## PASSAGE TO READ

== == ==

A journey to the Maw - the making of Mawster Blaster.

The latest issue of The Word of Hashut was released last month and if you haven't taken a look at it yet I encourage you to do so now. It features a ton of great Chaos Dwarf material and this time around the mad Dawi from Chaos-Dwarfs Online have included a good deal of Ogre Kingdom related articles as well. One of the articles featured (on pages 76 and 77 for those keen to read it now) in the latest issue is a set of rules for a character known as "Mawster Blaster" which were developed by me.



If I am honest, this article did not turn out as I was expecting it to. I consider the content used as a "rough draft" for what I had hoped the final piece would be. As an example...
  • The piece of art shown for the rules is amazing but it wasn't quite what I had in mind for the character (more on that below).
  • The rules were written and revised several times but I did not have a chance to play test them.

== == ==

## MATERIAL PROVIDED
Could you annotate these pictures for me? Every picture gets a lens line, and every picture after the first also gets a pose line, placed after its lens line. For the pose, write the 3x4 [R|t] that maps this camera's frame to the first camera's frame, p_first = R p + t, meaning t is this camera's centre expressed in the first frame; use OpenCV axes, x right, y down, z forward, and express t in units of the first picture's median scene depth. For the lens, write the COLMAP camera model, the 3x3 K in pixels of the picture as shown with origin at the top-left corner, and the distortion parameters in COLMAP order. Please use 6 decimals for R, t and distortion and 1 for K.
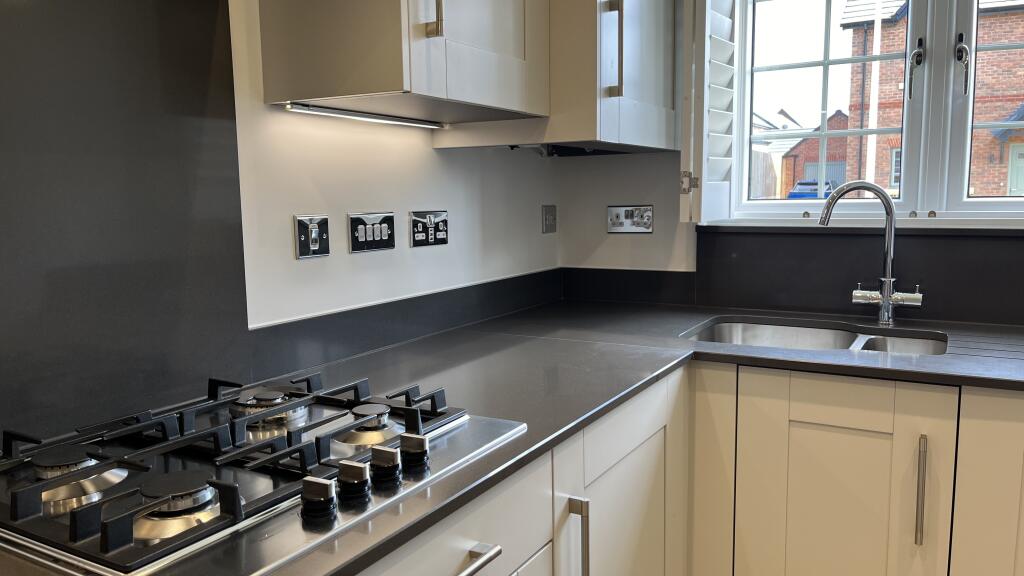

== == ==

## WORK INSTRUCTION 1
In the Mawster Blaster text, on which pages of the latest issue of The Word of Hashut do the rules appear?
## WORK INSTRUCTION 2
Translate this sentence from the Mawster Blaster text into Spanish: "The rules were written and revised several times but I did not have a chance to play test them."
The listing above comes from a different source than the text.

## TASK SOLUTION 1
Pages 76 and 77.

## TASK SOLUTION 2
Las reglas se escribieron y revisaron varias veces, pero no tuve la oportunidad de probarlas en una partida.